In a busy day, I next take the train to Tubingen, where Hegel was a student after leaving Stuttgart. Tubingen (it's actually u-umlaut, which you have to kind of say through your nose) is about an hour on a slowish train from Stuttgart through black forest countryside and turns out to be upstream on the same river Neckar that runs through Stuttgart. There is a touristy bit and like Heidelberg it's on steep hillside. The Stift, where Hegel studied, looks fairly smallish from the outside, but no doubt it had a good library. There is an old Church (Kirche) nearby that Hegel must have known, though it has been renovated since his day. It is a warm day, though October, and there are small lizards running on the rocks, almost mediterranean, which perhaps helped put Holderlin (and Hegel) in mind of Greece. In a bookshop I find a copy of extracts from Jacob Boehme and find to my surprise that I understand bits of it as the words are so close to Hegel's (Glauben und Wissen for example). The bloke in the shop gives me two euros off the book as he says it's dusty.

Back in Stuttgart there is music in the town square in the evening.

DAY FOUR. I get up in the morning and get a train to Nurnberg (also u-umlaut). The countryside slowly changes from black forest to less hills & more farmland. I find my hotel and walk up to the touristy bit of town. This is where Hegel lived from 1809-1816 and where he wrote the Science of Logic. A lot of the old architecture has survived and you can see the churches Hegel must have known when he taught there. The town is coming to terms, as well as it probably could, with its more recent National Socialist history. There is a plaque in the town square saying that the citizens are mindful of their role in the events of WW2. The shops are stocking up for the Christmas markets.

If you walk south for an hour from the town centre, you come to the old Reichsparteitag (Nuremberg rally) grounds and the unfinished building where they were to be held that the allies blew up the Nazi emblem from the top of in the old newsreel. Since about 1990 there has been an exhibition here. It's interesting, but a bit of a heavy experience for a holiday. Apparently the Nazis were keen on "Gemeinschaft" (a sort of mystical belonging) but led the German into abandoning their "Gesetzstaat" (rule of law). I wonder what, if anything, we are to make of Schiller and Hegel's "Weltgeschichte is Weltgericht" in this context?

DAY FIVE. I take a train to Bamberg, where Hegel lived from 1807-09, where he edited the Bamberg Zeitung and where the Phenomenology was published. At first, on foot from the Bahnhof, Bamberg looks disappointing touristically speaking, but once you find your way into the town and get a map from the tourist information office, it becomes quite scenic, and doesn't seem to have suffered too much from war damage. It is also on a river and there are old churches that Hegel must have known. I buy a postcard with "Geschichte der Stadt Bamberg" on it. I see that 1802 is called "Sakularisation" and that from 1808-13 the German Romantic E T A Hoffman lived there (I know nothing about him).

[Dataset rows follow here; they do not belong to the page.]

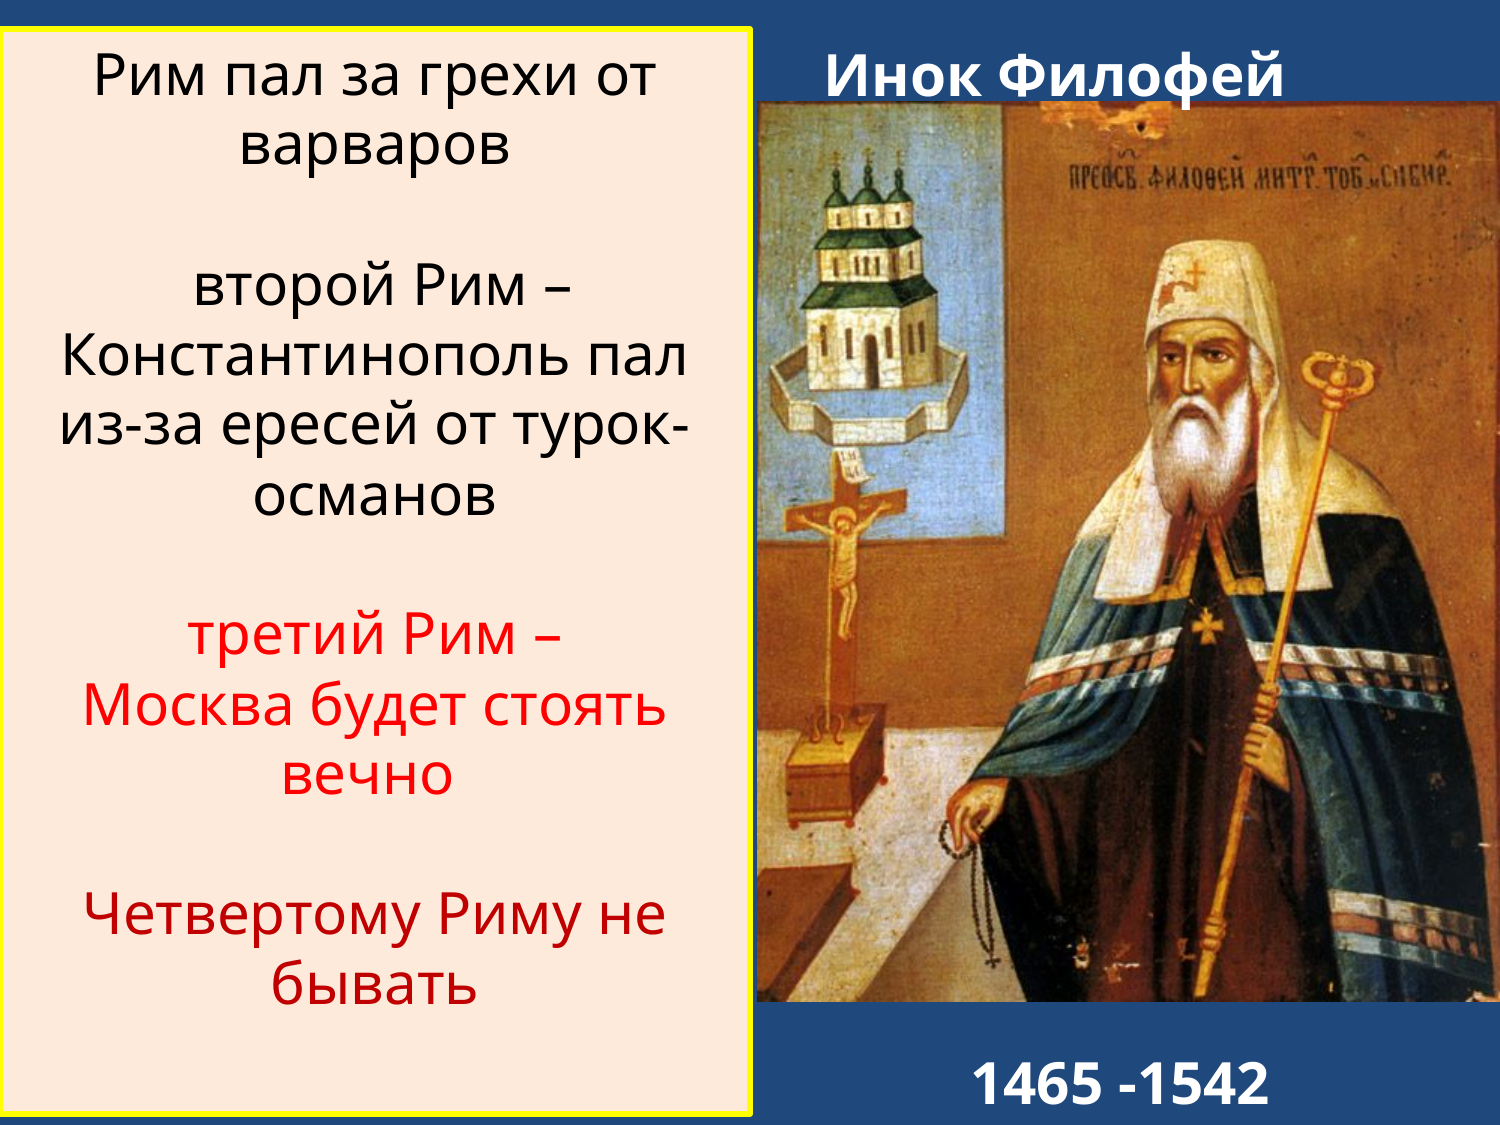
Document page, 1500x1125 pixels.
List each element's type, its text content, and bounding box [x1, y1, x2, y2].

text_box 1465 -1542 [803, 1039, 1500, 1124]
text_box Рим пал за грехи от варваров второй Рим – Константинополь пал из-за ересей от турок-османов третий Рим – Москва будет стоять вечно Четвертому Риму не бывать [0, 29, 750, 1114]
text_box Инок Филофей [809, 30, 1500, 101]
picture [757, 101, 1500, 1002]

Back in Nurnberg, I can kind of see how the architecture of the town, with its many prominent and beautiful Gothic churches might have put Hegel in mind of writing a logic with a religious theme running through it, and even why he might have said there that he wanted to "make philosophy speak German". Yet it was here that the Nuremberg race laws were pronounced, that Julius Streicher published his evil tracts, etc etc. Also here that the War Crimes trials were held (Room/Saal 600). I think a lot of the assumptions in our thinking come from the 1930s and they are starting to look strange to me in some ways. If Nazism was a religion for example, why was it secular law that judged it at the trials for example. I have no problem with hanging Streicher, Keitel, Jodl, etc, but what are we to make of Martin Heidegger and Carl Jung, who were amongst the greatest thinkers of the 20th century?

LAST DAY. I get a train back to Frankfurt, buy two short books by Heidegger and Ich und Du by Martin Buber, then fly home. There are some of the more Lynndie England type American tourists around, that won't even say "Bitte" and "Danke" when they speak to the locals. No wonder they aren't making themselves popular in Iraq - time to leave. I'm glad to be back in Scotland.